Freeman

Comment Stream

Comment Stream
Filter comments by:
Highest rated Latest comments
Or filter by symbol:
  • 7 Reasons Why NRG’s Offer for Calpine is Laughable
    It’s hard to argue with your crack analysis (lol as you would say), but here’s my attempt. Kudos to actually looking through the 10K and 10Q. Did you read the document or merely look at the financial statements? Something tells me you only looked at the financial statements. It is not good enough to take operating income and add D&A to it to get EBITDA. You’ll have to spend more than two minutes on this to get an accurate number. I am glad you matched Yahoo’s calculation. You’re both wrong.

    One easy way to figure out Mirant’s EBITDA is to look at the company’s presentations. This is an accurate number (although I don’t add in interest income as that is removed from EV). If you take this number and then calculate the enterprise value, I think you’ll see that EV/EBITDA is not 17x on a trailing or forward EBITDA basis. It’s absurd that you still maintain it trades there. And make sure you are using trailing or forward multiples consistently. My guess is that you’re attempting to calculate where Mirant and Dynegy are trading based on trailing numbers and then applying that number to Calpine’s forward EBITDA estimates. That won’t cut it, tough guy.

    FYI – There’s something called the futures market. If you look on Bloomberg you can get natural gas prices going way out into the future per this market. That’s a good starting place for estimating future commodity prices. That’s how you calculate a DCF.

» **DATA EXTRACT**:
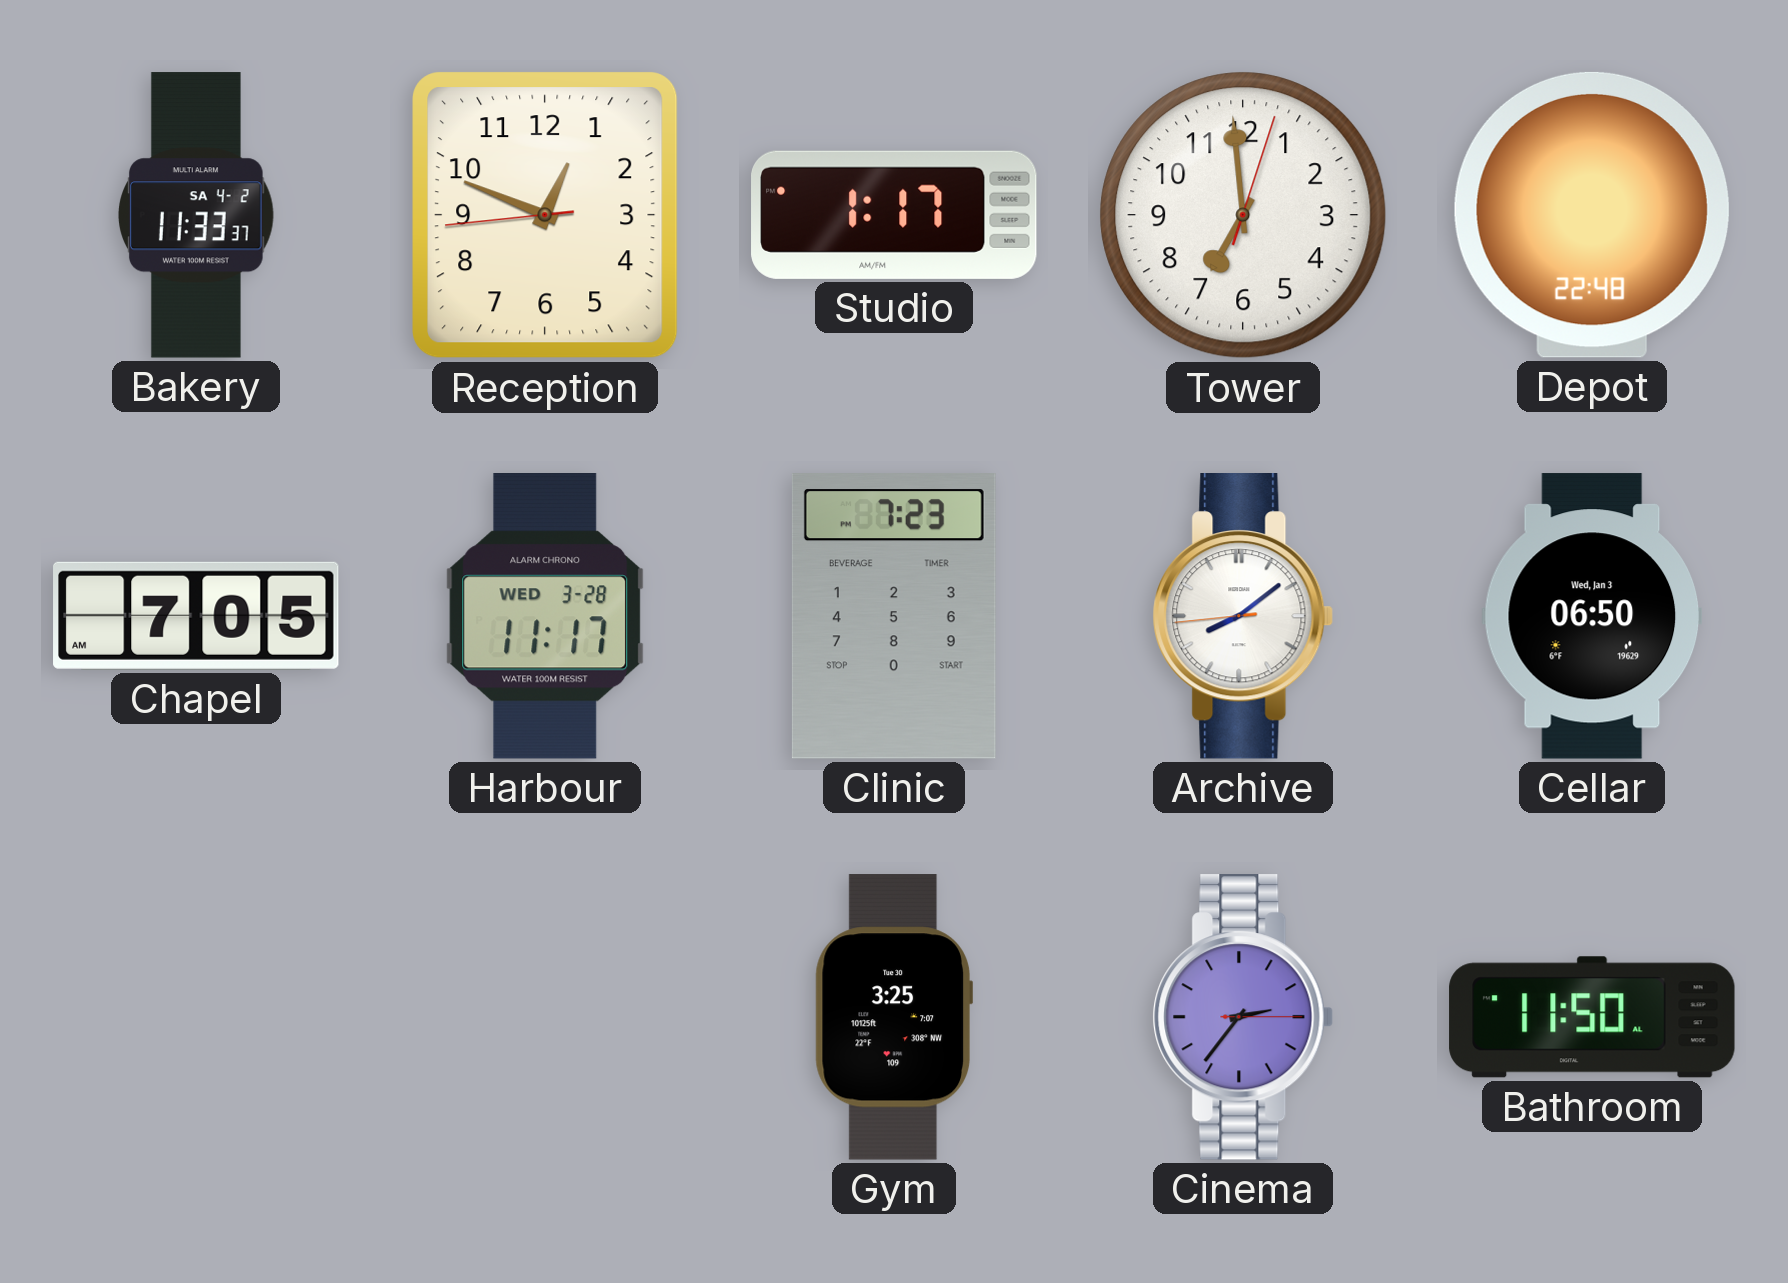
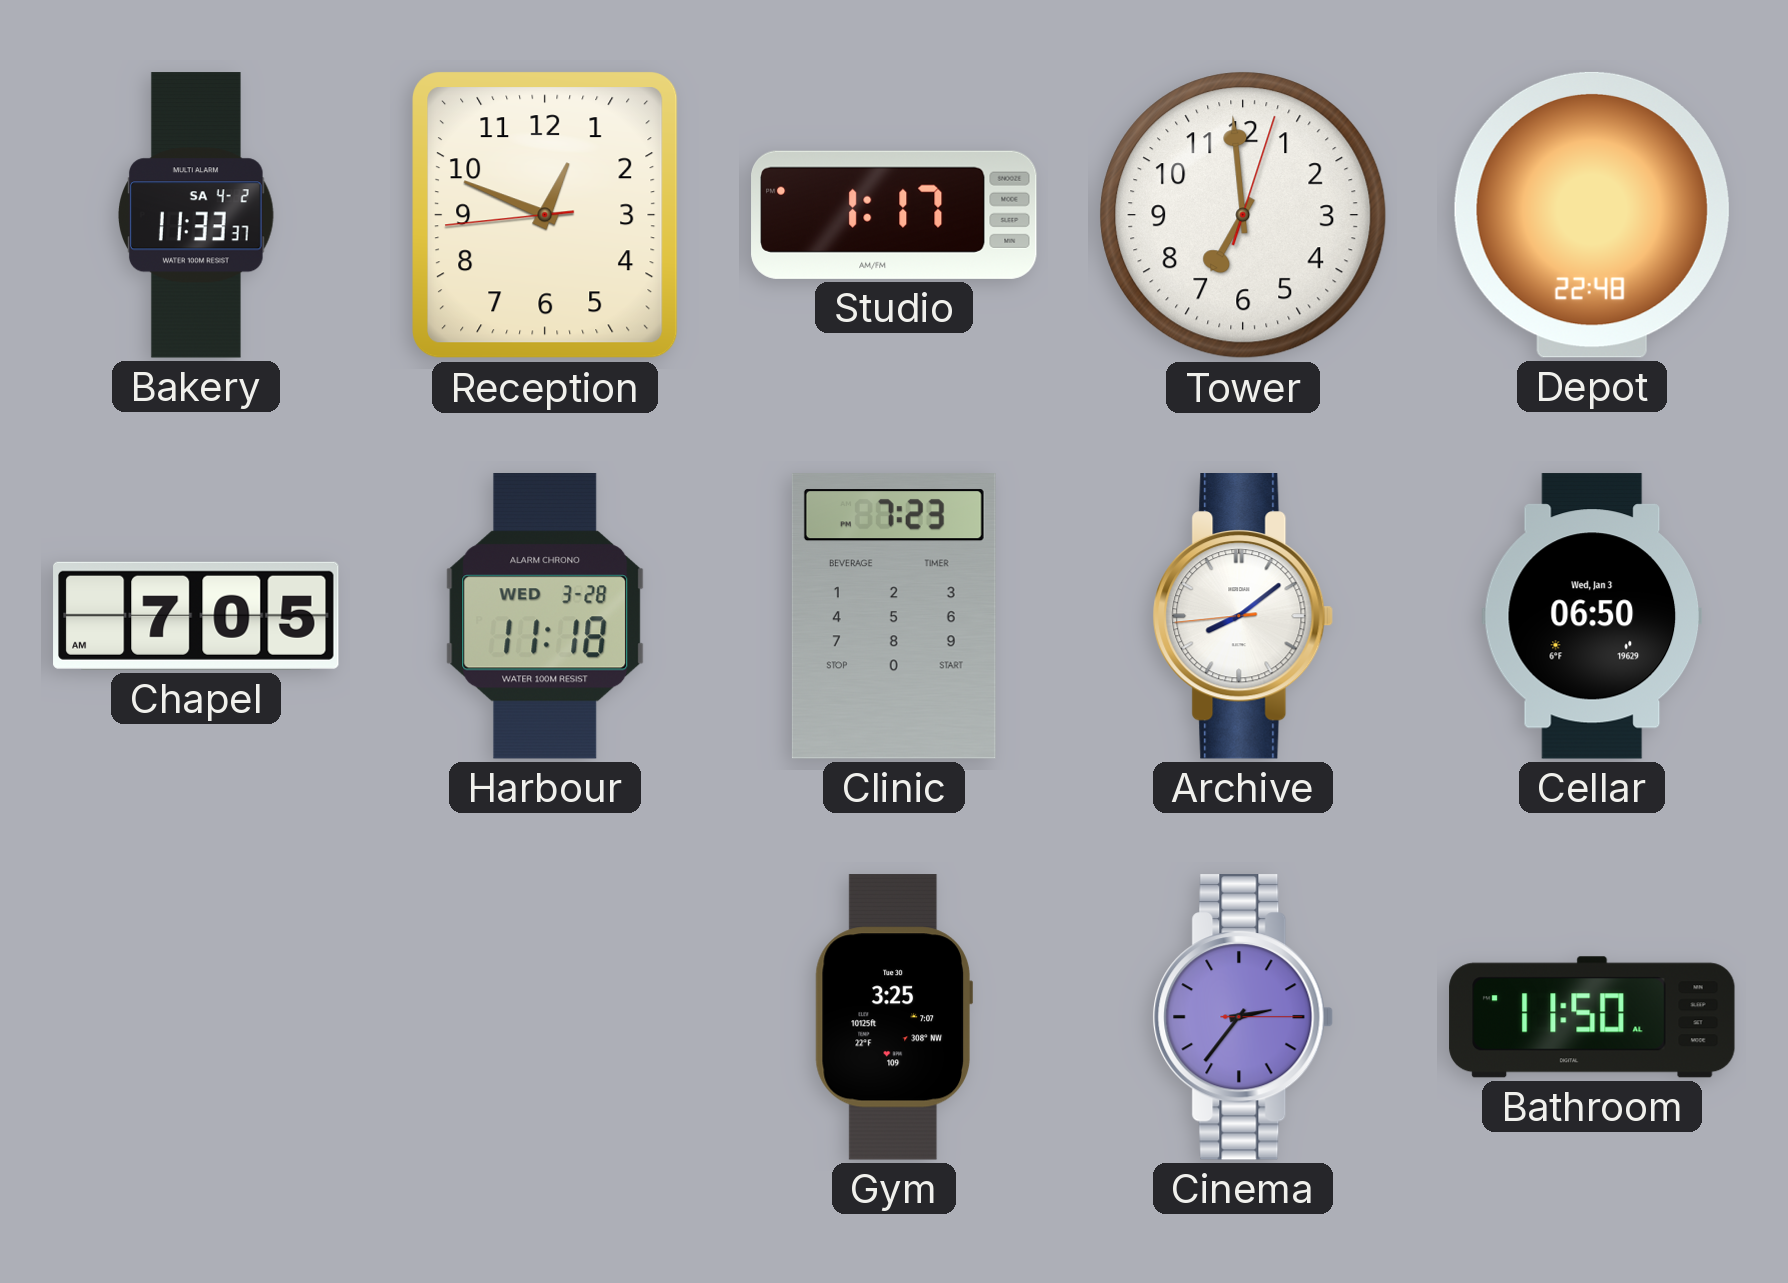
Harbour: 11:17 -> 11:18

» **TASK OBJECTIVE**: In the comment on NRG's offer for Calpine, where does the writer say one can look up natural gas prices far into the future?

» **WRITTEN SOLUTION**: On Bloomberg, which shows futures-market prices for natural gas.